(THE REQUEST): Update the lines in every entry by replacing "common name" with "vernacular name" and changing nothing else. Leave out the pictures.

(ENTRIES SUPPLIED):
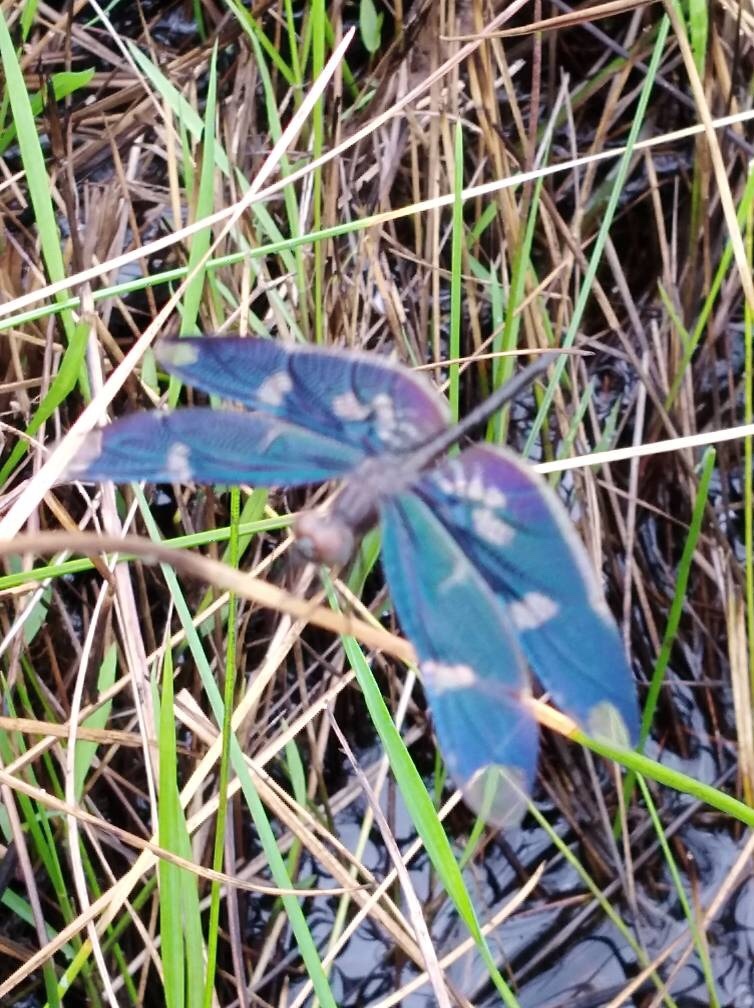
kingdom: Animalia
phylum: Arthropoda
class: Insecta
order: Odonata
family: Libellulidae
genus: Rhyothemis
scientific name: Rhyothemis fenestrina
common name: Skylight flutterer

(EXPECTED ANSWER):
kingdom: Animalia
phylum: Arthropoda
class: Insecta
order: Odonata
family: Libellulidae
genus: Rhyothemis
scientific name: Rhyothemis fenestrina
vernacular name: Skylight flutterer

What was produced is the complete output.